• [WHAT YOU WILL DO] Please answer from the tarot deck review: in Gary D'Andre's deck, what do the knights become?

• [DOCUMENT EXTRACT]
::::::::
Review: The Tarot for You and Me

As a queer professional tarot reader, I am constantly trying to translate divinatory context for people who don’t fit into it. For all of the lip service paid to “everyone contains all divinities, both masculine and feminine,” that’s not terribly soothing to hear when you’re a member of the marginalized. I spend a lot of time contemplating how to break down vague concepts for querants so that they aren’t boxed out from the experience.

As such, I’m excited for every single queer tarot deck that crosses my path, and Tarot for You and Me from Simon Element has moved to the top of my favorite pile.

Cover to Tarot for You and Me by Gary D’Andre with art by Jess Vosseteig [Simon Element]

Tarot for You and Me is a deck created by Gary D’Andre, a queer Black mystic with eight years of professional tarot reading experience and extensive spiritual publishing experience, with gorgeous and vibrant artwork by Jess Vosseteig. The deck belongs next to the Modern Witch Tarot when it comes to inclusion and expansion to traditional tarot decks.

Tarot for You and Me is accessible to Rider Waite Colman Smith readers, but with subversions of the most aggressively gendered cards – specifically the court cards. The court cards have always remained troubling for me, because they have felt more anchored in traditional gender and elemental roles than most of the Majors. But in D’Andre’s deck, the page, knight, and king are turned towards community rather than hierarchy. The pages become children, knights become siblings, and kings become elders. The queens remain queens; I interpret this, with the help of Vosseteig’s artwork, to mean that the court symbolizes queer chosen family structures. Both the queen of flags and chalices evoke the beauty and performance of drag and trans women. The queens shift into honoring the power and beauty of the overlooked rather than the typical passive tyranny that can be hard to sidestep in traditional tarot.

As a tarot reader myself, it’s interesting to me what Vosseteig’s artwork does for traditional cards like Judgment, which instead of a religious reckoning shows two women judging and gossiping about a woman who boldly walks past them, unbothered. In D’Andre’s write up, the key words include “walking your own path,” a play on the divine truth of the traditional card. Truth is no longer the call of the Christian god, but a personal divine truth that impacts how the querent must embrace and be embraced by the world.

Selections from the Tarot for You and Me deck [Simon Element]

The Four of Chalices shows a drunk and wrung out writer desperate for inspiration but finding none (as a writer, this one hit too close to home). The Hanged Man is a pole dancer, which ties in beautifully to the self-selection of the Hanged Man’s original meaning of self-surrender.

The suits are reinterpreted too: the pentacles are plants, shifting them from money to natural resources and investment in nature; wands are lanterns; swords are flags. The cups are the one unchanged suit.

The book that accompanies the deck is robust and deviates from standard card write-ups in delightful ways. Cards that can be challenging to interpret, like Justice and the Hermit, are given juicier and more approachable language. The tarot cards that have traditionally felt high concept get brought into modern day with D’Andre’s expert interpretation and analysis. There are spread recommendations and shuffling instructions at the front too, for readers that like a formula when asking the hard questions.
::::::::
• [EXCERPTED RECORDS]
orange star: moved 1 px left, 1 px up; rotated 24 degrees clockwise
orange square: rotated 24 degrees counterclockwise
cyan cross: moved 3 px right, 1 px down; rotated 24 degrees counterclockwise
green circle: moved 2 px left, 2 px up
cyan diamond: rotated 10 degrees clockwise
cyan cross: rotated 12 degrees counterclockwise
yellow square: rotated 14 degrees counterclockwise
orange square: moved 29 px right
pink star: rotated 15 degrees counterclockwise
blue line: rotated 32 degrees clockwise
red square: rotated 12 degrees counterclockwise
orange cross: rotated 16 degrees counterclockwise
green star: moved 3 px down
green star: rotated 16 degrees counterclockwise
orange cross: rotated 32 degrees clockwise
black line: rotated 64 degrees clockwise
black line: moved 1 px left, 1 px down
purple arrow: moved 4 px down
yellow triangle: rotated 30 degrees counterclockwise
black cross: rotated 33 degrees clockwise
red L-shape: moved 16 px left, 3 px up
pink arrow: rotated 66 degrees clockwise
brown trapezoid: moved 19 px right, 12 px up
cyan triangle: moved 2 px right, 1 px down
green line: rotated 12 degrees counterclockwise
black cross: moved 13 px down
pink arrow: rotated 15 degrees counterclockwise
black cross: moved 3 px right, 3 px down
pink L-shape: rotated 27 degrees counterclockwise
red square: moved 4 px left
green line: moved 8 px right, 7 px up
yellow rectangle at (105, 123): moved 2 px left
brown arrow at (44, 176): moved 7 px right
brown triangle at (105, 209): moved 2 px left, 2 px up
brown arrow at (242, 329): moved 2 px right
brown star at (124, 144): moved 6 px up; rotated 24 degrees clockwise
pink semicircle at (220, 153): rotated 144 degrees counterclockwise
::::::::
• [YOUR RESPONSE] The knights become siblings.